**Okuma parçası**.

▼

• DOLAR 32.284
  • EURO 35.005
  • ALTIN 2444.464
  • ...
Coğrafyamızın İslam`la Şereflenmesi – 9
Google News'te Doğruhaber'e abone olun. 

Ahmet Yılmaz / Araştırma

İlim ve irşad dergâhlarının eski yurdu BİTLİS`İN FETHİ

Bitlis, Van Havzası`nın Diyar-ı Bekr yöresine bağlamasıyla bir geçiş noktasıdır. Diyar-ı Bekr`den Azerbaycan`a İran`a geçmek isteyen ya da Diyar-ı Bekr`e gelmek isteyen herkesin yolu Bitlis`in Delikli Taş`ından geçer.

Amed(Diyarbakır), Osmanlı`nın coğrafyamızdaki resmi merkezi halindeyken Bitlis, Kürtlerin yerel iktidarının en önemli simgelerindendi. Bunun için çok değer gördü; Şeref Hanlar tarafından çok cami ve medreseyle donatıldı. Ama Bitlis Kıyamı`ndan sonra Bitlis gözden düşürüldü ve zamanla coğrafyamızın en silik şehirlerinden biri hâline getirildi.

İSLAM ORDULARININ BİTLİS`E GELİŞİ

Bitlis de coğrafyamızdaki diğer şehirler gibi Med, Pers hâkimiyetleri altında kalmış; Büyük İskender tarafından işgal edilmiştir. İddiaya göre şehrin adı İskender`in komutanlarından birinin adından gelmektedir.
İslam orduları, coğrafyamızı şehir şehir fethederken Bitlis, Bizans valisi Serverend`in elindeydi; Serverend`in kardeşi Sityanus ise yörenin diğer(belki de en önemli) şehri Ahlat`ın valisiydi.

İslam orduları, Siirt yöresini fethetmiş ve Hz. Ömer (ra), Fatihimiz Hz. İyaz b. Ganm (ra)`e Ahlat ve Bitlis`i fethetmeyi emretmiştir. Böylece hem Bitlis ve Ahlat`ta Allah`ın adı anılacak hem de kuzeyde Erzurum`un; Doğu`da Van Havzası`nın ve Kafkasya`nın yolu İslam ordularına açılacaktır.

Hz. İyaz (ra), Hz. Halid b. Velid (ra) ve eski Halep Patriği Abdullah b. Yuhenna`yı Bitlis ve Ahlat yöresine gönderir. Kendisi de sonradan onların yardımına ulaşır ve her iki şehir de Hicri 19`da, Miladi 639`da veya (641`de) İslam orduları tarafından teslim alınır. Yörede İslam tebliği önündeki engel kaldırılır. Şehre on davetçi bırakılır ve Erzurum`a doğru fetih yolculuğuna devam edilir.

BİTLİS VE AHLÂT`IN FETHİ BÜYÜK ZAFERDİR
Vakidî, Ahlat`ın Fethi`ni anlatırken, şu bilgiyi verir: Hz. Muaz b. Cebel (ra), oğlu Adurrahman`ı şehadet yolunda yaralılar arasında bulur. Hz. İyaz`ın kardeşi Abdurrahman, onları bu hâlde görünce ağlar. Muaz (ra), Abdurrahman`a "Sakin ya ol Abdurrahman, bu gaza benim yanımda Resulullah`la yaptığım savaşlardan daha sevimlidir" der.

▲

**Veriler**.
▼

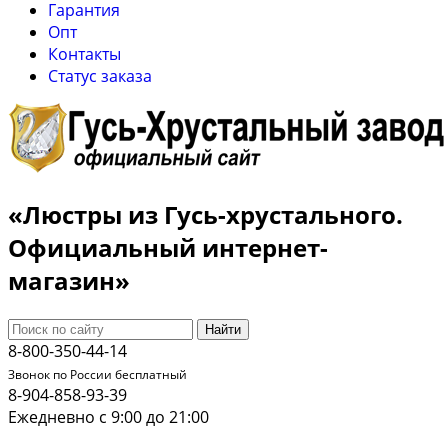
Гарантия
Опт
Контакты
Cтатус заказа
«Люстры из Гусь-хрустального.
Официальный интернет-
магазин»
Найти
8-800-350-44-14
Звонок по России бесплатный
8-904-858-93-39
Ежедневно с 9:00 до 21:00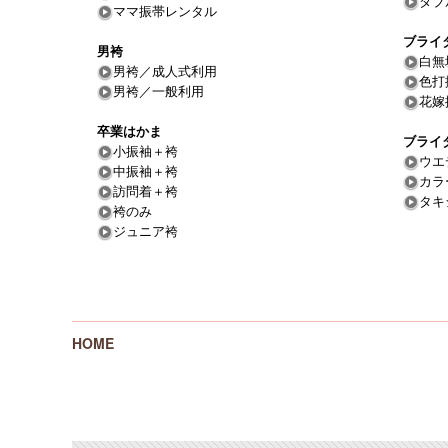
ダブ
ママ振帯レンタル
ブライ
男袴
白無
男袴／成人式利用
色打
男袴／一般利用
花嫁
卒業はかま
ブライ
小振袖＋袴
ウエ
中振袖＋袴
カラ
訪問着＋袴
タキ
袴のみ
ジュニア袴
HOME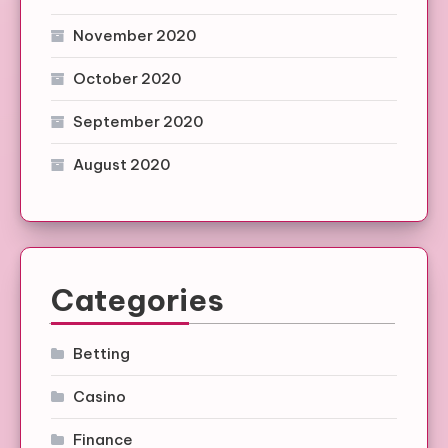
November 2020
October 2020
September 2020
August 2020
Categories
Betting
Casino
Finance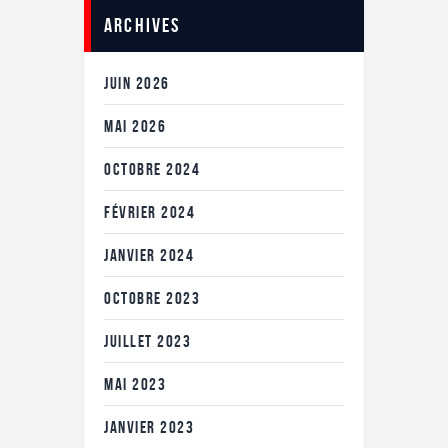
Archives
JUIN
2026
MAI
2026
OCTOBRE
2024
FÉVRIER
2024
JANVIER
2024
OCTOBRE
2023
JUILLET
2023
MAI
2023
JANVIER
2023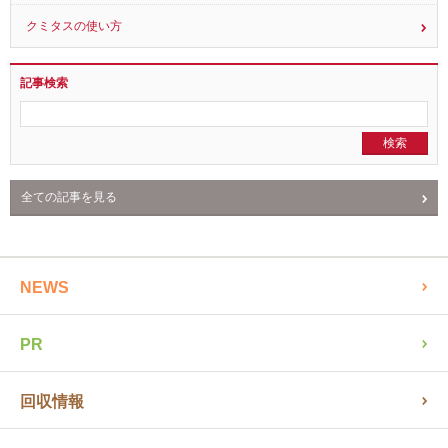
クミタスの使い方
記事検索
全ての記事を見る
NEWS
PR
回収情報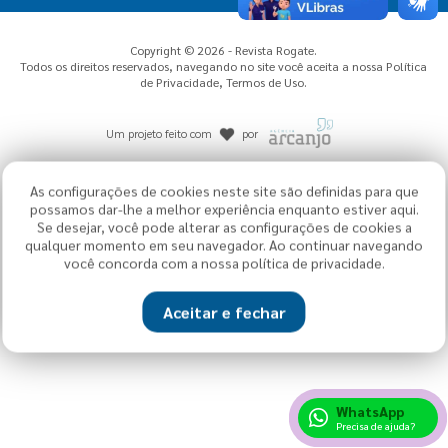
Copyright © 2026 - Revista Rogate.
Todos os direitos reservados, navegando no site você aceita a nossa
Política
de Privacidade
,
Termos de Uso
.
Um projeto feito com
por
As configurações de cookies neste site são definidas para que
possamos dar-lhe a melhor experiência enquanto estiver aqui.
Se desejar, você pode alterar as configurações de cookies a
qualquer momento em seu navegador. Ao continuar navegando
você concorda com a nossa política de privacidade.
Aceitar e fechar
WhatsApp
Precisa de ajuda?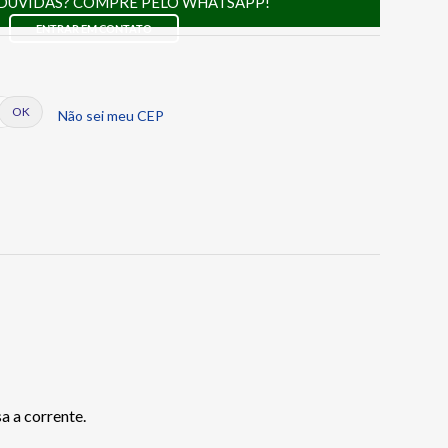
DÚVIDAS? COMPRE PELO WHATSAPP!
ENTRAR EM CONTATO
Não sei meu CEP
a a corrente.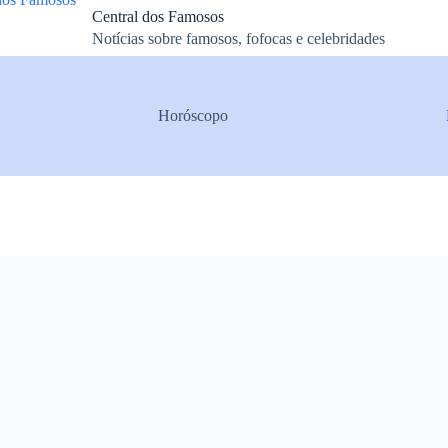
Central dos Famosos
Notícias sobre famosos, fofocas e celebridades
Horóscopo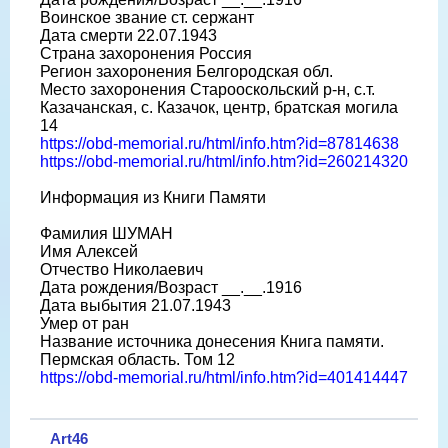
Воинское звание ст. сержант
Дата смерти 22.07.1943
Страна захоронения Россия
Регион захоронения Белгородская обл.
Место захоронения Старооскольский р-н, с.т.
Казачанская, с. Казачок, центр, братская могила
14
https://obd-memorial.ru/html/info.htm?id=87814638
https://obd-memorial.ru/html/info.htm?id=260214320
Информация из Книги Памяти
Фамилия ШУМАН
Имя Алексей
Отчество Николаевич
Дата рождения/Возраст __.__.1916
Дата выбытия 21.07.1943
Умер от ран
Название источника донесения Книга памяти.
Пермская область. Том 12
https://obd-memorial.ru/html/info.htm?id=401414447
Art46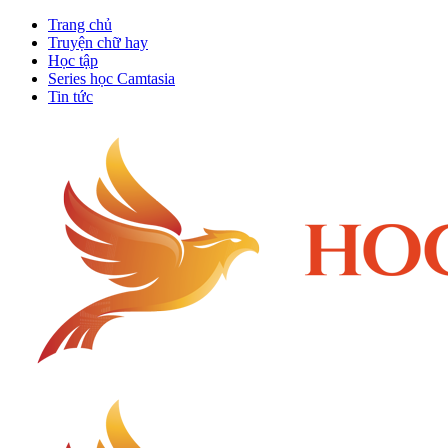
Trang chủ
Truyện chữ hay
Học tập
Series học Camtasia
Tin tức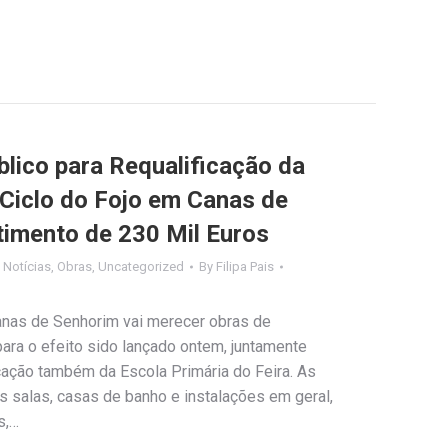
lico para Requalificação da
 Ciclo do Fojo em Canas de
imento de 230 Mil Euros
,
Notícias
,
Obras
,
Uncategorized
By
Filipa Pais
anas de Senhorim vai merecer obras de
ara o efeito sido lançado ontem, juntamente
cação também da Escola Primária do Feira. As
s salas, casas de banho e instalações em geral,
s,…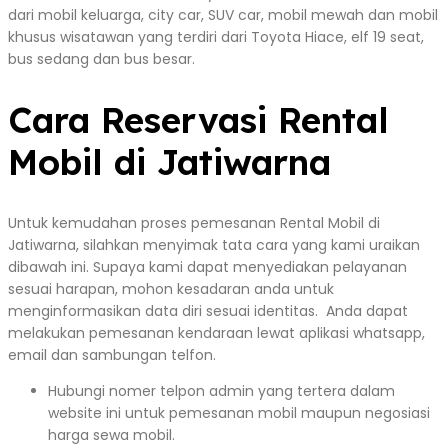
dari mobil keluarga, city car, SUV car, mobil mewah dan mobil
khusus wisatawan yang terdiri dari Toyota Hiace, elf 19 seat,
bus sedang dan bus besar.
Cara Reservasi Rental
Mobil di Jatiwarna
Untuk kemudahan proses pemesanan Rental Mobil di
Jatiwarna, silahkan menyimak tata cara yang kami uraikan
dibawah ini. Supaya kami dapat menyediakan pelayanan
sesuai harapan, mohon kesadaran anda untuk
menginformasikan data diri sesuai identitas. Anda dapat
melakukan pemesanan kendaraan lewat aplikasi whatsapp,
email dan sambungan telfon.
Hubungi nomer telpon admin yang tertera dalam
website ini untuk pemesanan mobil maupun negosiasi
harga sewa mobil.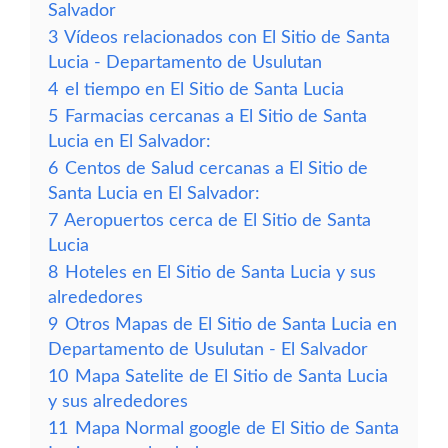
Salvador
3
Vídeos relacionados con El Sitio de Santa
Lucia - Departamento de Usulutan
4
el tiempo en El Sitio de Santa Lucia
5
Farmacias cercanas a El Sitio de Santa
Lucia en El Salvador:
6
Centos de Salud cercanas a El Sitio de
Santa Lucia en El Salvador:
7
Aeropuertos cerca de El Sitio de Santa
Lucia
8
Hoteles en El Sitio de Santa Lucia y sus
alrededores
9
Otros Mapas de El Sitio de Santa Lucia en
Departamento de Usulutan - El Salvador
10
Mapa Satelite de El Sitio de Santa Lucia
y sus alrededores
11
Mapa Normal google de El Sitio de Santa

▲

**Görevleriniz**.
• A. Bitlis metnine göre, İslam orduları bölgeyi fethederken Bitlis kimin elindeydi?
• B. Bitlis metninde "Bitlis de coğrafyamızdaki" ile "İslam ordularına açılacaktır." arasında kalan bölümü, bu iki ifade de dahil olmak üzere hiç değiştirmeden tekrarlayın.
Bu alıştırmada kayıtlara ihtiyaç yoktur.

**Soruların cevapları**.
• A. Bitlis, Bizans valisi Serverend'in elindeydi.

• B.
Bitlis de coğrafyamızdaki diğer şehirler gibi Med, Pers hâkimiyetleri altında kalmış; Büyük İskender tarafından işgal edilmiştir. İddiaya göre şehrin adı İskender`in komutanlarından birinin adından gelmektedir.
İslam orduları, coğrafyamızı şehir şehir fethederken Bitlis, Bizans valisi Serverend`in elindeydi; Serverend`in kardeşi Sityanus ise yörenin diğer(belki de en önemli) şehri Ahlat`ın valisiydi.

İslam orduları, Siirt yöresini fethetmiş ve Hz. Ömer (ra), Fatihimiz Hz. İyaz b. Ganm (ra)`e Ahlat ve Bitlis`i fethetmeyi emretmiştir. Böylece hem Bitlis ve Ahlat`ta Allah`ın adı anılacak hem de kuzeyde Erzurum`un; Doğu`da Van Havzası`nın ve Kafkasya`nın yolu İslam ordularına açılacaktır.